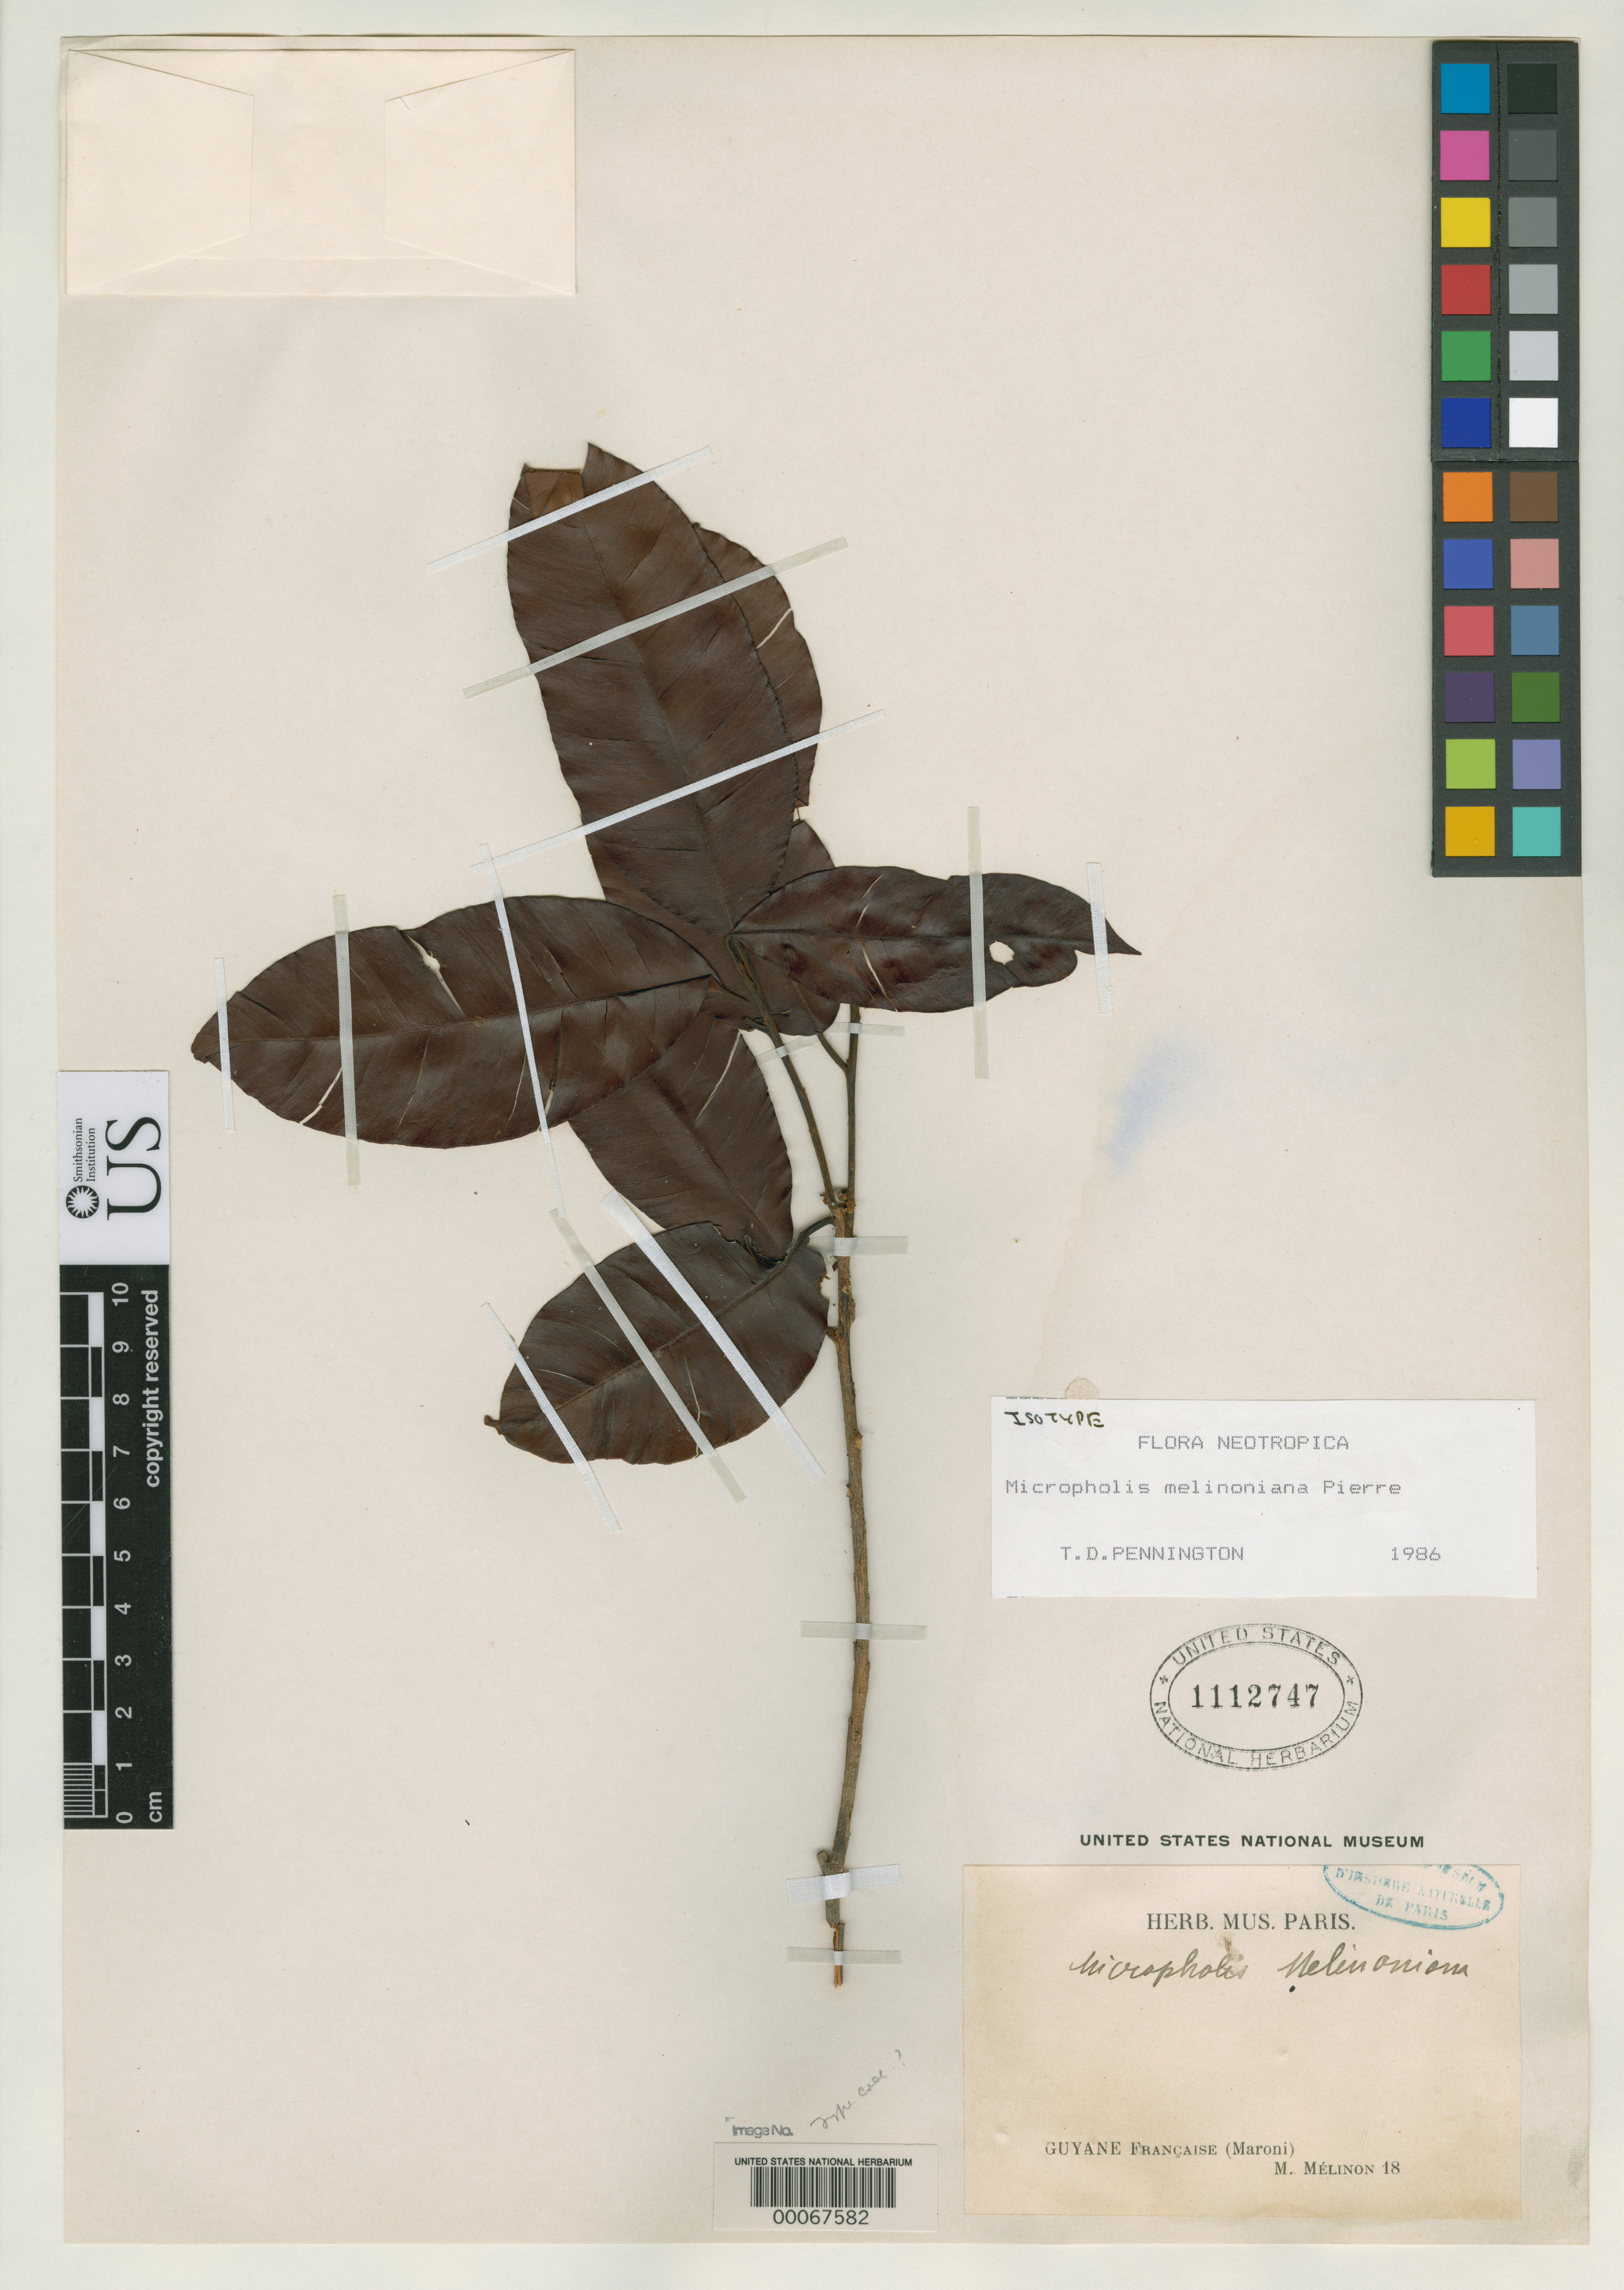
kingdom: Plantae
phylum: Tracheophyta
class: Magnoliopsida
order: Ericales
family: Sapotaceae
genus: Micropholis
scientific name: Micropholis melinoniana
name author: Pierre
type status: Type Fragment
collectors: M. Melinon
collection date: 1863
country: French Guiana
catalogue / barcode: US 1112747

* * *

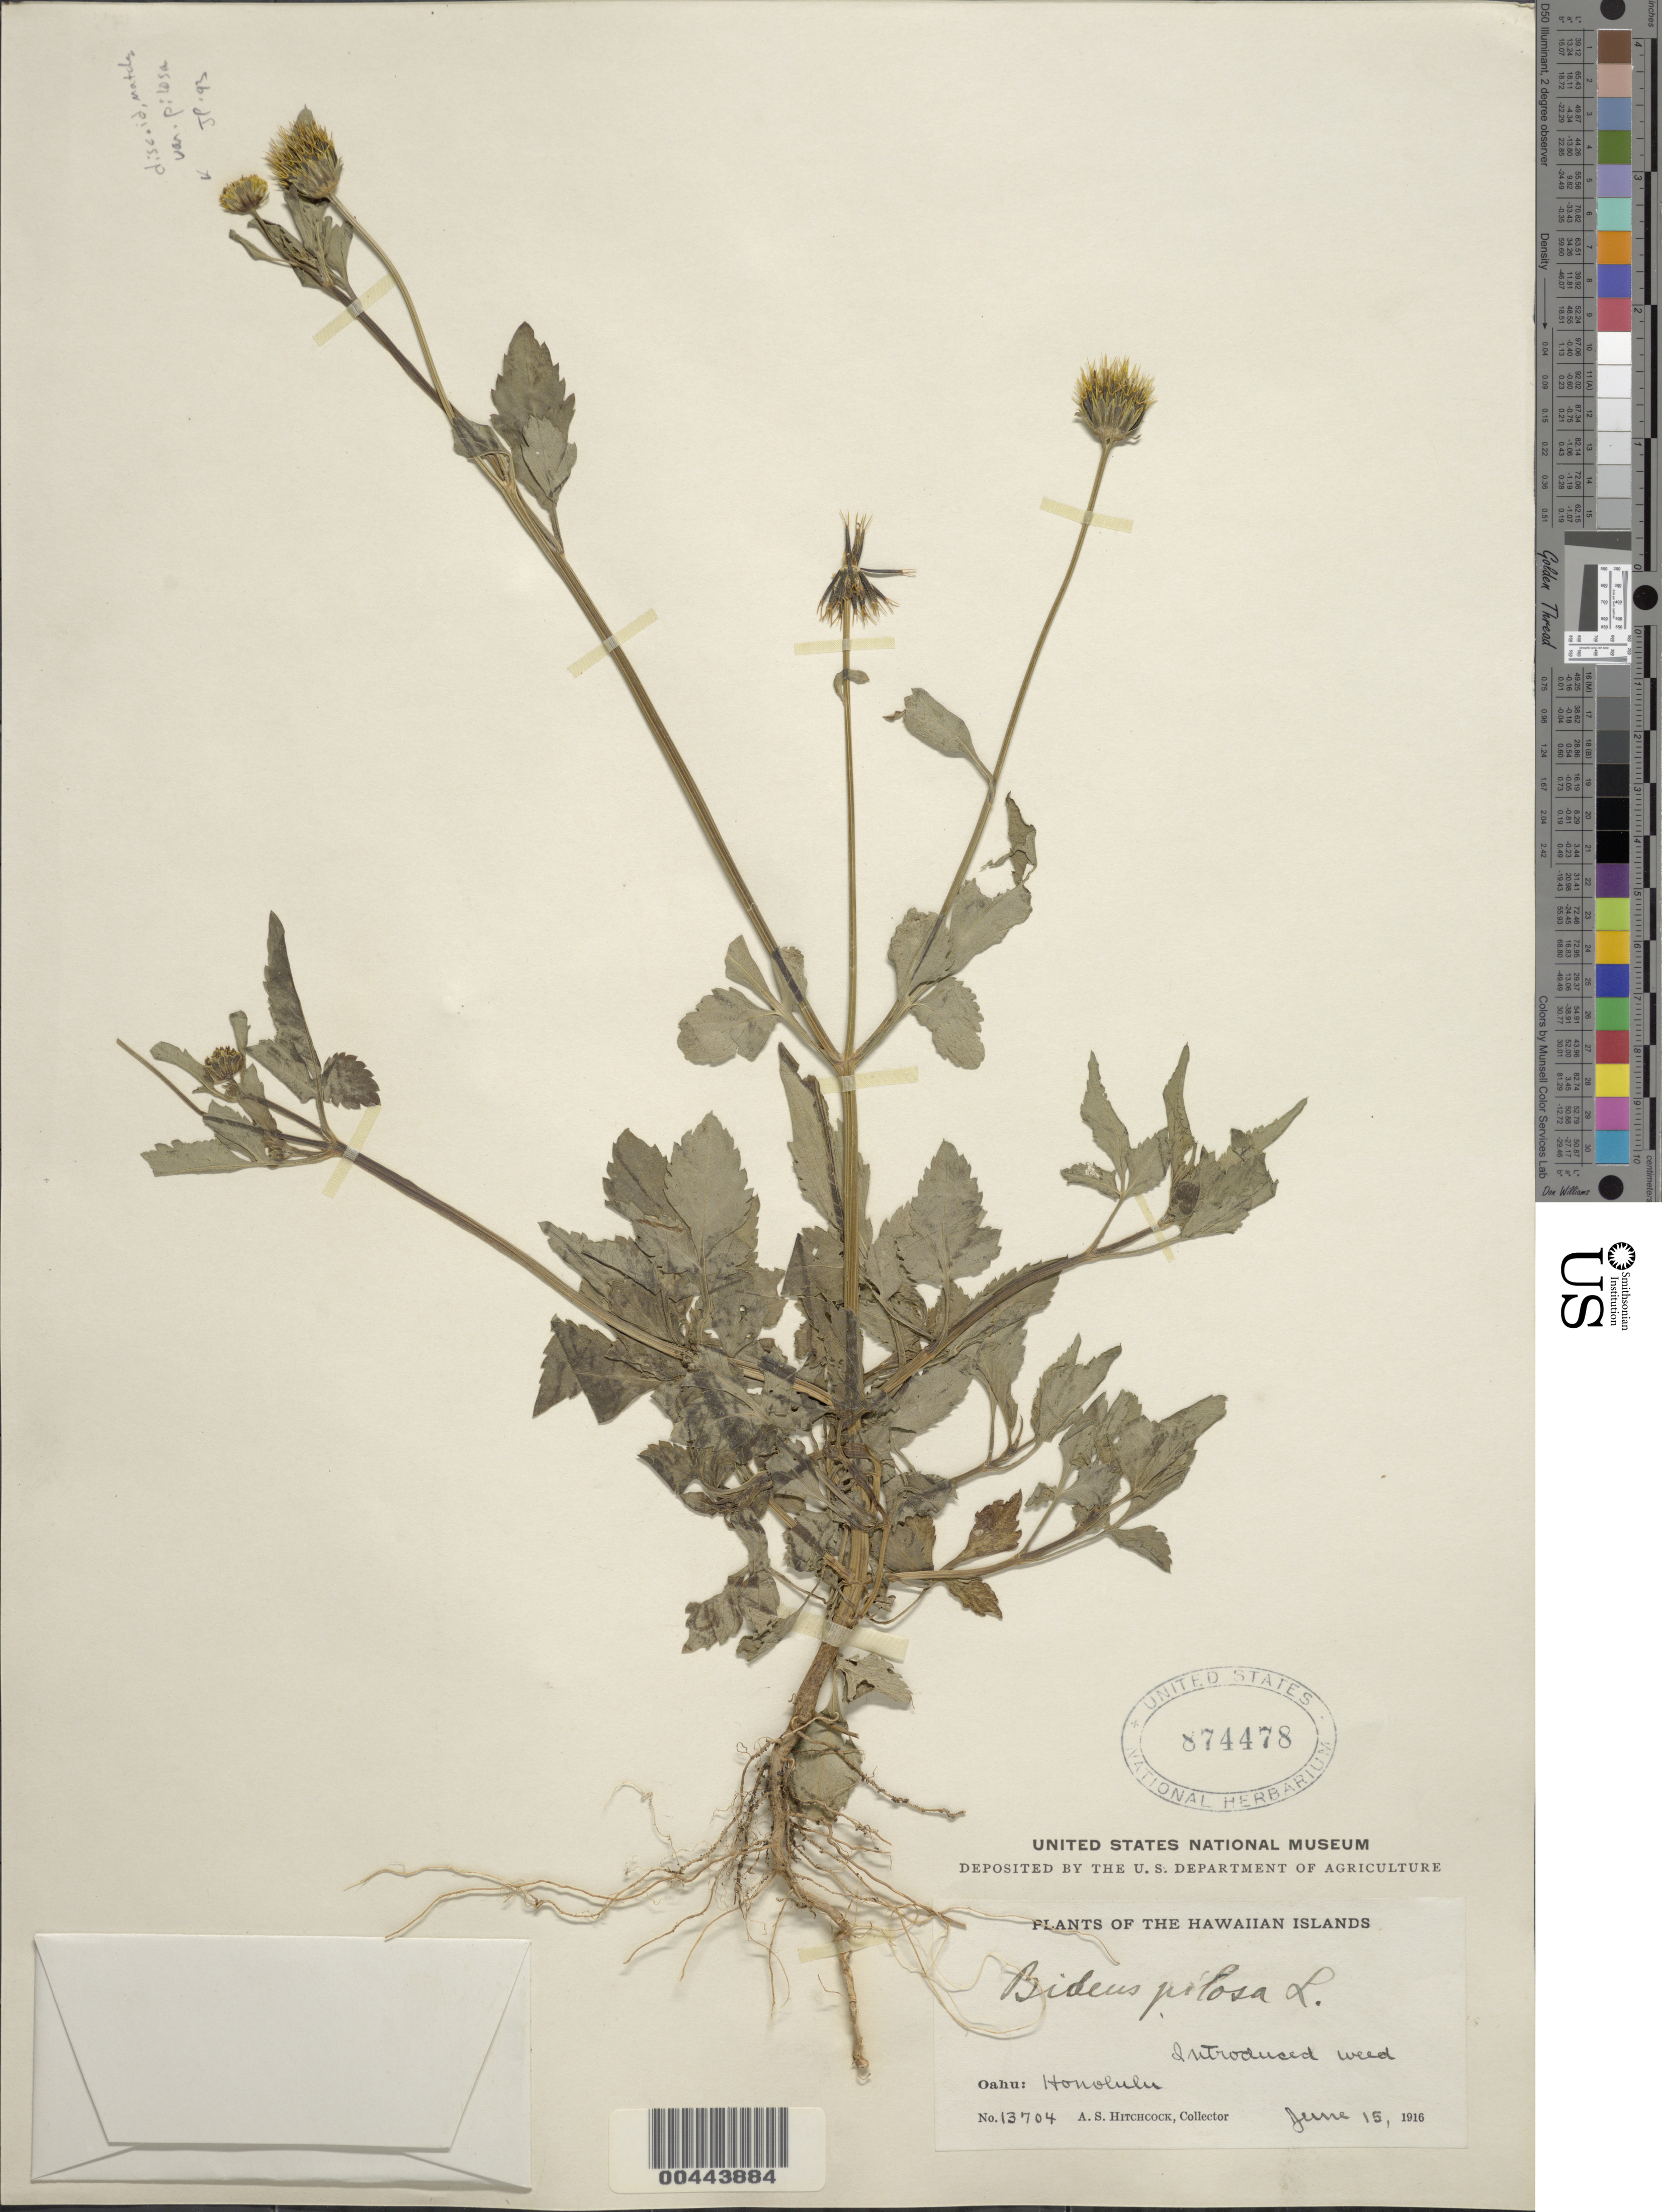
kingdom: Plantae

**What to produce:** Arrange the part of the data above that opens with the line containing "class: Magnoliopsida" and closes with the line containing "country: French Guiana" as a Markdown table. Use the columns Row and Entry, number each line, and omit blank lines.

**Written answer:**
| Row | Entry |
|---|---|
| 1 | class: Magnoliopsida |
| 2 | order: Ericales |
| 3 | family: Sapotaceae |
| 4 | genus: Micropholis |
| 5 | scientific name: Micropholis melinoniana |
| 6 | name author: Pierre |
| 7 | type status: Type Fragment |
| 8 | collectors: M. Melinon |
| 9 | collection date: 1863 |
| 10 | country: French Guiana |